Además del cambio climático y consideraciones de suficiencia energética a largo plazo, hay tres razones poderosas que explican el resurgimiento de la energía nuclear. La primera es económica. Gracias a diseños avanzados, por ejemplo, los reactores en planeación en el Reino Unido tendrán un costo de capital estimado en 2.5 millones de USD por megawatt (Mw). Esta cifra si bien más que duplica a la de las plantas convencionales, el costo de operación de una central nuclear es muy bajo comparativamente, dado que no consume combustibles fósiles y su producción de electricidad es altamente predecible y confiable. El costo total por kilowatt hora generado se calcula en 6 centavos de dólar, algo ya competitivo con las plantas termoeléctricas actuales.

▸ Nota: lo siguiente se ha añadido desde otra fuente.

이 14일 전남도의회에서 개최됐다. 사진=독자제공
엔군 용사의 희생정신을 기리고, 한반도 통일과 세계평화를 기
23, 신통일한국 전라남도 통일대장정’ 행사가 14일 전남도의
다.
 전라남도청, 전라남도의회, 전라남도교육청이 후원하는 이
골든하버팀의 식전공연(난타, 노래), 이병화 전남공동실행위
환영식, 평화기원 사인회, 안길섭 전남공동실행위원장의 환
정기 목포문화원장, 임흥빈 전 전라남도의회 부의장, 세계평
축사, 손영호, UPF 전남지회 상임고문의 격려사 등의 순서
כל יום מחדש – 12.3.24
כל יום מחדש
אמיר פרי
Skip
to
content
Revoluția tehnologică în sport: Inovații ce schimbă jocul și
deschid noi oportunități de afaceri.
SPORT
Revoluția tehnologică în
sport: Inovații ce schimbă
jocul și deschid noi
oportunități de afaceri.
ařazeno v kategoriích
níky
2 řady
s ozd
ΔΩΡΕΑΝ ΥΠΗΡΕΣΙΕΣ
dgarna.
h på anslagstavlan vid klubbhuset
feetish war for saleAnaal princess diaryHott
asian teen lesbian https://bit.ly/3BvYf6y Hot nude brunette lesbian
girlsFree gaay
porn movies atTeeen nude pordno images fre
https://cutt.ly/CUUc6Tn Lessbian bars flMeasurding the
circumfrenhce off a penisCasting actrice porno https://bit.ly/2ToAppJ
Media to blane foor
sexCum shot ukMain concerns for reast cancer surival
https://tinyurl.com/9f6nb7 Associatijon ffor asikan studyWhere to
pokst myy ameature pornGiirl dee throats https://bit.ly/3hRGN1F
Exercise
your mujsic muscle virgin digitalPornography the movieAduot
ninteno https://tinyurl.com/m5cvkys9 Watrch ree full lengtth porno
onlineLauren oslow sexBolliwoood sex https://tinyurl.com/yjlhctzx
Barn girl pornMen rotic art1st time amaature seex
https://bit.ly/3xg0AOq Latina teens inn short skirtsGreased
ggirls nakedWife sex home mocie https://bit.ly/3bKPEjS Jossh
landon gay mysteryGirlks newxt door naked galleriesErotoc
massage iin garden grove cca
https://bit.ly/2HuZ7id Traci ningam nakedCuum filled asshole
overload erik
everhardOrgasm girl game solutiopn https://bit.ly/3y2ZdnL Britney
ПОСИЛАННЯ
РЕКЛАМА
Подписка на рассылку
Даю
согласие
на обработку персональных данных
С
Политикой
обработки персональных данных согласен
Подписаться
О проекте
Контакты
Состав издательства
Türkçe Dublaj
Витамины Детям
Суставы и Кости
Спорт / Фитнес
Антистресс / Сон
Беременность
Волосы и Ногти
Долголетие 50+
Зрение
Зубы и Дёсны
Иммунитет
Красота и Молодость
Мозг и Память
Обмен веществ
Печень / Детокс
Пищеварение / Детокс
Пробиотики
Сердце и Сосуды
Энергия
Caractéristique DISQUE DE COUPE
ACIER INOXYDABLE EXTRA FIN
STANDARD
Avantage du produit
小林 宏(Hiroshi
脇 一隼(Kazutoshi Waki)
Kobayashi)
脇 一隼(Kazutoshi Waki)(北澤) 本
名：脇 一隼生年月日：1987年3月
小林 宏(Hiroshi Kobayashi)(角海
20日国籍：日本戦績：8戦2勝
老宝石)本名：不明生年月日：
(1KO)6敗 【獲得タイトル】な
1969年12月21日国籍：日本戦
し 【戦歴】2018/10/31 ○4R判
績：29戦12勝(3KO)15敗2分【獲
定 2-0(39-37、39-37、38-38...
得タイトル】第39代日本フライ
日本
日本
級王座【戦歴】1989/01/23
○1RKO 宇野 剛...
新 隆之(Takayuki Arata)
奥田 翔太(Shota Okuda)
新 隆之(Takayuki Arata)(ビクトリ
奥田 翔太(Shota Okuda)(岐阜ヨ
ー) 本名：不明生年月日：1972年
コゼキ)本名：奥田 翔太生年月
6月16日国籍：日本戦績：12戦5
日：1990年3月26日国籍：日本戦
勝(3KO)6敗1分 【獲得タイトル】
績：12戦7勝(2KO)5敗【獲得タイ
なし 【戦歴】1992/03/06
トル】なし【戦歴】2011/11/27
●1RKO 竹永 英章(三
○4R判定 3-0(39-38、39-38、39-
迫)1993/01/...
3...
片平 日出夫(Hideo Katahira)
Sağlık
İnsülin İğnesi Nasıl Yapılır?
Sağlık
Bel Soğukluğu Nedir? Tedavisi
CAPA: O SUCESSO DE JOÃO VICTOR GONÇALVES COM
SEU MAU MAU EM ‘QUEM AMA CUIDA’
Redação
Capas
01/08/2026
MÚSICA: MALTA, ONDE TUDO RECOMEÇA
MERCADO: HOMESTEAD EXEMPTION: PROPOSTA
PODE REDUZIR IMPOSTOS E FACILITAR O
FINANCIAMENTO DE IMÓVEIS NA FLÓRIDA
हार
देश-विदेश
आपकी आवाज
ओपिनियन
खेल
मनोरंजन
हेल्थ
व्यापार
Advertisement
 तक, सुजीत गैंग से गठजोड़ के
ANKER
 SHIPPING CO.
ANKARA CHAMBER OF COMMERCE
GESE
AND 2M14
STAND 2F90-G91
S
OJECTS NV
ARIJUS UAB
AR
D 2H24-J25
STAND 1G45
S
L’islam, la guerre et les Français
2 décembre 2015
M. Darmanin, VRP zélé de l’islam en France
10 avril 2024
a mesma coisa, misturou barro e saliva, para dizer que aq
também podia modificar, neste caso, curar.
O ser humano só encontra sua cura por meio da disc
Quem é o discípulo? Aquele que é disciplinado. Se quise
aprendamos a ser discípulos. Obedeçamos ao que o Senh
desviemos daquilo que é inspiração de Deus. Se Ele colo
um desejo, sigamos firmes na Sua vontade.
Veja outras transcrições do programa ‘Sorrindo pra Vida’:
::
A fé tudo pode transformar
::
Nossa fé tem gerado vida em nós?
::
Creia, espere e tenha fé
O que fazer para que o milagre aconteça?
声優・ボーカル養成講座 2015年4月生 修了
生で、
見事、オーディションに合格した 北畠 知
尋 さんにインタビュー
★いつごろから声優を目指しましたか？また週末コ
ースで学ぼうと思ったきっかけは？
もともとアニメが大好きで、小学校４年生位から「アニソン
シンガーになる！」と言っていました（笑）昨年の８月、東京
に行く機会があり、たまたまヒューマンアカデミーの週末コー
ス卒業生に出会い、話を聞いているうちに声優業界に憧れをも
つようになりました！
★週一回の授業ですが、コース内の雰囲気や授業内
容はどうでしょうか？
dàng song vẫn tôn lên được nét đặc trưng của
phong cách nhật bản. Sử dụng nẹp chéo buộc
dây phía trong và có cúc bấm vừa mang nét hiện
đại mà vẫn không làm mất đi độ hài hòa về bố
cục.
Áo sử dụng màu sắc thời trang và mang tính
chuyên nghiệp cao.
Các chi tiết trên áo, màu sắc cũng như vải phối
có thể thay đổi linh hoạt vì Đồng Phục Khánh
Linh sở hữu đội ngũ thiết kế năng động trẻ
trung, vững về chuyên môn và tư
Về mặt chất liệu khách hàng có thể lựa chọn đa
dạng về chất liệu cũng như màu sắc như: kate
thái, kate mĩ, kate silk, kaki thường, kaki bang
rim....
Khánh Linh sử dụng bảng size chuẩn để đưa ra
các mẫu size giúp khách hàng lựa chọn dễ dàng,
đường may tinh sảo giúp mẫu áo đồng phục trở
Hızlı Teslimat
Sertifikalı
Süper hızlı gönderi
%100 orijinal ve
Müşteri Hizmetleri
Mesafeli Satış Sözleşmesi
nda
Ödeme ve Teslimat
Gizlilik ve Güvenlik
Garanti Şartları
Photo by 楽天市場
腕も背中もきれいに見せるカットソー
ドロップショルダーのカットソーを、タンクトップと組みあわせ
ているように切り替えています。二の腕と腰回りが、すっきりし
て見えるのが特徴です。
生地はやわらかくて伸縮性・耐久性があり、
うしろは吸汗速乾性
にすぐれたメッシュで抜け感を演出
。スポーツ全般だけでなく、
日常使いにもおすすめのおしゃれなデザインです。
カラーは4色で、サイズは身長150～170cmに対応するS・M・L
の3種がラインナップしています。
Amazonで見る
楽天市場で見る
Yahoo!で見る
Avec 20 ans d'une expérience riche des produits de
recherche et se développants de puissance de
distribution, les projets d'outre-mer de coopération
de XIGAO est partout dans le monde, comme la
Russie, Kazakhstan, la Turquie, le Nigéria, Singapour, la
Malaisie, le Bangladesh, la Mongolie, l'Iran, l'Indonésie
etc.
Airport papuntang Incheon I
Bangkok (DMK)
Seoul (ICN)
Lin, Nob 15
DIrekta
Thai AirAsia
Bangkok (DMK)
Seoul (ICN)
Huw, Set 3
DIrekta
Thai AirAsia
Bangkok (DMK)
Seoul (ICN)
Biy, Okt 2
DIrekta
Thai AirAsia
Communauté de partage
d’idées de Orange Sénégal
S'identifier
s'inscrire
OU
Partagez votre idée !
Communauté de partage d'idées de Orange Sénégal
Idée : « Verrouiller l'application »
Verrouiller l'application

La segunda, es la disponibilidad de uranio, cuyas reservas conocidas han crecido 17% en los últimos dos años, y ya podrían cubrir durante siete décadas el consumo actual. Independientemente de nuevas reservas que depare el conocimiento geológico y una vigorosa exploración, a largo plazo se proyecta que llegue a ser rentable el reciclaje del combustible nuclear gastado, y que entren en operación nuevas tecnologías de neutrones rápidos capaces de extraer 60 veces más energía de un kilo de uranio
La tercera y última es la seguridad. Nunca, en 13 mil años - reactor ha habido un accidente fatal en centrales nucleares occidentales. Three Mile Island fue inmediatamente contenido, y no hubo víctimas. La catástrofe de Chernobyl es irrelevante para la industria nuclear occidental; ese tipo de tecnología nunca ha sido aceptable fuera de la entonces Unión Soviética. Mucho se ha aprendido en más de medio siglo y puede decirse que los diseños actuales y por venir serán intrínsecamente seguros. Sobre la disposición geológica final de los desechos radioactivos y el desmantelamiento de las plantas al terminar su vida útil, el costo puede cubrirse simplemente internalizándolo en los precios de la electricidad (que se estiman en un 5% adicional). La proliferación de armamento nuclear, es una preocupación sensata, pero el problema no está relacionado con reactores civiles; nunca se ha desviado uranio civil para fines militares. De hecho, irónicamente, sucede lo contrario: ¡más de la mitad del uranio usado en los Estados Unidos para la generación de electricidad proviene de armas atómicas rusas desmanteladas después de la guerra fría! ¿Qué esperamos?